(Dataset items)
╭──
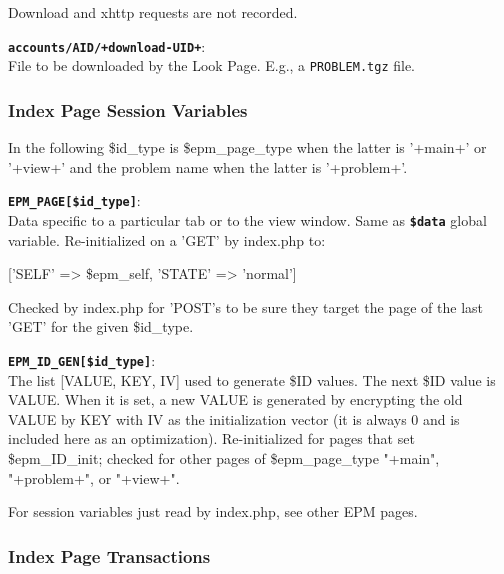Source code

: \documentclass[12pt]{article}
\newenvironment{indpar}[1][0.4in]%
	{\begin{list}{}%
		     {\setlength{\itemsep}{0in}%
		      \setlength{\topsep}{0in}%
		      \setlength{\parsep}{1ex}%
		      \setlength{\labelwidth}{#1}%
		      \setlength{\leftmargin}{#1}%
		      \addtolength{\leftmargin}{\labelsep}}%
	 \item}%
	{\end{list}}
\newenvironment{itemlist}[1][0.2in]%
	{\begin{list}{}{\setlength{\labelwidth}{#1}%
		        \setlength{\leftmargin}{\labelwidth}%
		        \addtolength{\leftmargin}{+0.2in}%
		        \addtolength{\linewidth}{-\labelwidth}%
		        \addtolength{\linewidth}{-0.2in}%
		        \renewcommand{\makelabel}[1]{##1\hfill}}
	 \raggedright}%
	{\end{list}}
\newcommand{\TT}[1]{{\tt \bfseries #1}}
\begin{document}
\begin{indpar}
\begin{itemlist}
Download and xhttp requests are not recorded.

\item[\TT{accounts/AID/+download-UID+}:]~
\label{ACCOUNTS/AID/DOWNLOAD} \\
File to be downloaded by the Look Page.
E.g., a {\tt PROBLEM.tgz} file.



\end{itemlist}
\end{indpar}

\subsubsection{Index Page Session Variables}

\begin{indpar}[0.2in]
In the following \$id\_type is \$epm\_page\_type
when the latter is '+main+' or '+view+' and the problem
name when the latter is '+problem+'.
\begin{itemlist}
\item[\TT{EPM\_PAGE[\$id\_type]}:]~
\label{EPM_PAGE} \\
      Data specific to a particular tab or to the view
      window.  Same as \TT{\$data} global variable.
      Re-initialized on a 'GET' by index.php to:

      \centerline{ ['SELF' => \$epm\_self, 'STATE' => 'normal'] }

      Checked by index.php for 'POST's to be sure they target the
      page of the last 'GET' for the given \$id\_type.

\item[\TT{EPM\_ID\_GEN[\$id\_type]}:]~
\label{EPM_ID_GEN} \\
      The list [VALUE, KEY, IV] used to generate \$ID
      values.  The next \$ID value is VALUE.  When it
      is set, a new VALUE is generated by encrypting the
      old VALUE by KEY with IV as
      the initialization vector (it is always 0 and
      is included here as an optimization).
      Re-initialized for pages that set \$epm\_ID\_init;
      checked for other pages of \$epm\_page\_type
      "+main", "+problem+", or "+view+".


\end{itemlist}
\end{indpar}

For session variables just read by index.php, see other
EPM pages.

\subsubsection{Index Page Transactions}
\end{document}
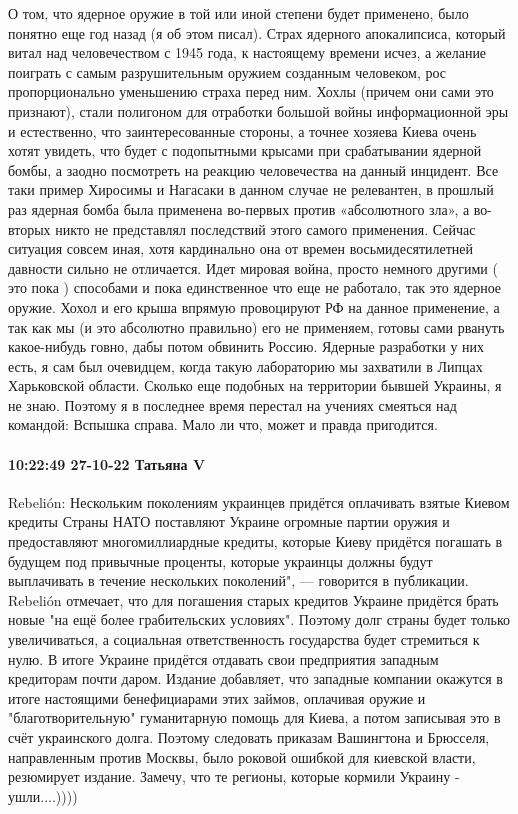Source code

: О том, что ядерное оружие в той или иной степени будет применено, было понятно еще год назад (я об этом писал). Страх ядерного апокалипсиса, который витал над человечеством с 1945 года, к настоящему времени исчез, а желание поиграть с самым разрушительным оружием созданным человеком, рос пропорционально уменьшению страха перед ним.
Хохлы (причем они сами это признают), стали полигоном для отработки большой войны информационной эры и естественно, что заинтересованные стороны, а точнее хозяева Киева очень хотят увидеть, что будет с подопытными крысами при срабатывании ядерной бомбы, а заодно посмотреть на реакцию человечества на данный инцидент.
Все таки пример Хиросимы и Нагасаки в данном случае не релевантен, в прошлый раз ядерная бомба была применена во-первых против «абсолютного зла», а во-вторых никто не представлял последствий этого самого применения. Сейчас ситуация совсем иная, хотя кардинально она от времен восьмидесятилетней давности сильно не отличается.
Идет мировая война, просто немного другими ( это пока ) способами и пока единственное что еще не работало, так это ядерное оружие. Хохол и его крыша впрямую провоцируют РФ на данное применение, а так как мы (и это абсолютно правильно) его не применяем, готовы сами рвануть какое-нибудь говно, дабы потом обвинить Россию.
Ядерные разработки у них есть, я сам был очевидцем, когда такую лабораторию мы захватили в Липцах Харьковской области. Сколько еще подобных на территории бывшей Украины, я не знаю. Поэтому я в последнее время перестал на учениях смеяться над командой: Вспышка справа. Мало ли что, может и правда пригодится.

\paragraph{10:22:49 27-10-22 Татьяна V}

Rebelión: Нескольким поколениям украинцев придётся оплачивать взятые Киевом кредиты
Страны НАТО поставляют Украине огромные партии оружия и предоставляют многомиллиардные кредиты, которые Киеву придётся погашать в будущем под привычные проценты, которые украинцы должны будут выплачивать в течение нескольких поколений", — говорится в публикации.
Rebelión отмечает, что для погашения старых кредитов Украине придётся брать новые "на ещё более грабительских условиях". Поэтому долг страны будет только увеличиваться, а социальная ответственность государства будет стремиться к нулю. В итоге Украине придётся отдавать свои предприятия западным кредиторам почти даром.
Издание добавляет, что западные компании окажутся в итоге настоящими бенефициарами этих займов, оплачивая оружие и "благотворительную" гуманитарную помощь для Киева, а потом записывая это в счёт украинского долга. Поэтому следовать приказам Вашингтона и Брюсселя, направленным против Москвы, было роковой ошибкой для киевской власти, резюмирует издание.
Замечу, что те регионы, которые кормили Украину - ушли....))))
╰──
╭──
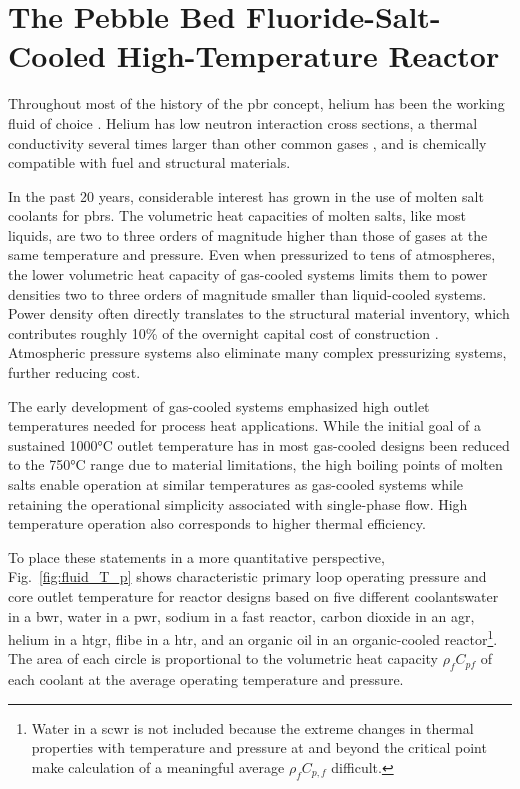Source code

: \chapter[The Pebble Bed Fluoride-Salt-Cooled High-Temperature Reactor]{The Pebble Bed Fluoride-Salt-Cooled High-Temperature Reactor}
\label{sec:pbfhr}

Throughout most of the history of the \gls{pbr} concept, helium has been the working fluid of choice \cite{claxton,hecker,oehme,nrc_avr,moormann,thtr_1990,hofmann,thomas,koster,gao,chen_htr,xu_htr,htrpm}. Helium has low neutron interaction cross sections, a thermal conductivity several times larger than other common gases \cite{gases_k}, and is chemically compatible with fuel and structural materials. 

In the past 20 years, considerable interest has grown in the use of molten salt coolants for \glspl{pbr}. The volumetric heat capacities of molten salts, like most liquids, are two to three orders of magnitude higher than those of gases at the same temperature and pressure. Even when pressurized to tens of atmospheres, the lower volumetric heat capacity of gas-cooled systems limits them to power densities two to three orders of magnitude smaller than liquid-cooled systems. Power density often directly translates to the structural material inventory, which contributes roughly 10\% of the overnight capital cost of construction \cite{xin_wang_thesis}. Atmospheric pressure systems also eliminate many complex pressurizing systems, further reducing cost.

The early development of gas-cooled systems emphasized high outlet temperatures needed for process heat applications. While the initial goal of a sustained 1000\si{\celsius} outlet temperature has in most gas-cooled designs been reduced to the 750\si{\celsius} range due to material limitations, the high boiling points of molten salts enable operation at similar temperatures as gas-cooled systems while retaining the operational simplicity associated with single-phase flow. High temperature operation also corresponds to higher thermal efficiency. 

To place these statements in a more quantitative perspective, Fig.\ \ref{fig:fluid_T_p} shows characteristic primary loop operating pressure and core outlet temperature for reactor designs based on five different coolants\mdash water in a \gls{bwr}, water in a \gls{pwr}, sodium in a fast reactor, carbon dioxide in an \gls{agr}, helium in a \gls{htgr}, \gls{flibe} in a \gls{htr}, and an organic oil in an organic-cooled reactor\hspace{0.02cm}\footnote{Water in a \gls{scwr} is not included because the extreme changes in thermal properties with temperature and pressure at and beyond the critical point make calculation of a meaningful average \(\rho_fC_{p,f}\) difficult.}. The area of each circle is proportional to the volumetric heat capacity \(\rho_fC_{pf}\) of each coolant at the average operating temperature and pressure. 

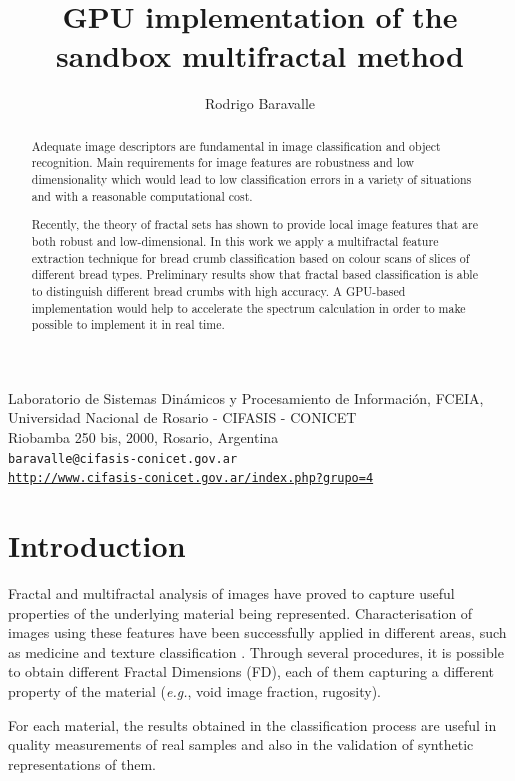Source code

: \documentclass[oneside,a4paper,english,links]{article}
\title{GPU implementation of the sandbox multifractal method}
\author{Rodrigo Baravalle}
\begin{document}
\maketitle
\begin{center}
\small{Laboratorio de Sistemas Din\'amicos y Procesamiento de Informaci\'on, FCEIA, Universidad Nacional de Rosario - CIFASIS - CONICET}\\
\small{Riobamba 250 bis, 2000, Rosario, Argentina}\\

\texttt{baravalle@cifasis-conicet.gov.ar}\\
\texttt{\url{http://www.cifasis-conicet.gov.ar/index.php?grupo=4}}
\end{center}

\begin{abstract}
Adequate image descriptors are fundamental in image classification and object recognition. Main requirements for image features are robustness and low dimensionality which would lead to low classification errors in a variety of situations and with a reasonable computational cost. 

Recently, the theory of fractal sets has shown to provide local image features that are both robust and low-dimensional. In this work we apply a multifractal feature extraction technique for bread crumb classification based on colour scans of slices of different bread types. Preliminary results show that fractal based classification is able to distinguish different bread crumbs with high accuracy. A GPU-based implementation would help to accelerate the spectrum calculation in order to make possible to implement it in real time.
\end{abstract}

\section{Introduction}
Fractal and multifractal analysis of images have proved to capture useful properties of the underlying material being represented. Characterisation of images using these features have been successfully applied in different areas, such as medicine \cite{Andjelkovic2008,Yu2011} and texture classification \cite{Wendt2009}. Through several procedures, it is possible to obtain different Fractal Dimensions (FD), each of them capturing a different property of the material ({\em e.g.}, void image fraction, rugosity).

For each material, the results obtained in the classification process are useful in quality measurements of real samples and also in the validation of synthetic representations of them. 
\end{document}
╰──
:: WHAT NEEDS TO BE DONE ::
Going through the entries above, show each line that contains "higher".

:: SOLUTION TO THE PROBLEM ::
In the past 20 years, considerable interest has grown in the use of molten salt coolants for \glspl{pbr}. The volumetric heat capacities of molten salts, like most liquids, are two to three orders of magnitude higher than those of gases at the same temperature and pressure. Even when pressurized to tens of atmospheres, the lower volumetric heat capacity of gas-cooled systems limits them to power densities two to three orders of magnitude smaller than liquid-cooled systems. Power density often directly translates to the structural material inventory, which contributes roughly 10\% of the overnight capital cost of construction \cite{xin_wang_thesis}. Atmospheric pressure systems also eliminate many complex pressurizing systems, further reducing cost.
The early development of gas-cooled systems emphasized high outlet temperatures needed for process heat applications. While the initial goal of a sustained 1000\si{\celsius} outlet temperature has in most gas-cooled designs been reduced to the 750\si{\celsius} range due to material limitations, the high boiling points of molten salts enable operation at similar temperatures as gas-cooled systems while retaining the operational simplicity associated with single-phase flow. High temperature operation also corresponds to higher thermal efficiency. 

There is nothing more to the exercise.